"We'd better get down to business, then," said Mary, "instead of loitering along this way. We can look at the shops after we've found a house."

"Stop just a minute at the Alamo," begged Norman. "I want to see the place where Travis and Davy Crockett and Bowie put up such a desperate fight against Santa Anna. This is just as interesting a place to me as Bunker Hill or Plymouth Rock would be, and I want to write home to Billy Downs about it."

"But it isn't the exact spot," objected Mary, who wanted to lose no more time and was sometimes provokingly literal. "This is only the little chapel, and the real fight took place in a court that was away over yonder, and the walls were pulled down long ago."

Norman planted himself at the entrance and proceeded to argue the matter. "But the chapel was part of it, and it stands for the whole thing now—a sort of monument, you know, and there's relics inside and—"

"Oh, well, come on, then," said Mary, "if you're that anxious, but just for a minute. You can come here some other time by yourself and prowl around all day."

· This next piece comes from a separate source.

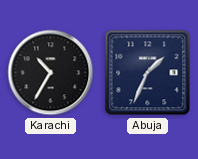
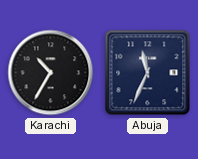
Abuja: 1:34 -> 11:34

She followed him into the dim interior, still insisting at every step that they must hurry. It was so early no one but the care-taker was in sight. She knew how Norman liked history, and what enthusiastic admiration he had for the heroes of frontier times, but she was surprised to see how deeply he was impressed by the venerable building. He took off his hat as they entered and walked around as reverently as if they were in a church. As they gazed up at the narrow, iron-barred windows which had witnessed such a desperate struggle for liberty, he said, in an awed tone, which made even Mary feel solemn:

"'Here, for ten days, took place the most memorable, thrilling, tragic, and bloody siege in American history. One hundred and seventy-nine indomitable American frontier riflemen against an army of six thousand brave and disciplined troops led by veteran officers!'"

"Where did you get all that?" demanded Mary, in surprise.

"I saw it in a little pamphlet, in the reading-room last night, and it told about the Comanche Indians that came here about seventy years ago. The fiercest fighting you ever heard of—thirty-two Indian warriors killed right out there in the street that we came across just now, and seven Texans."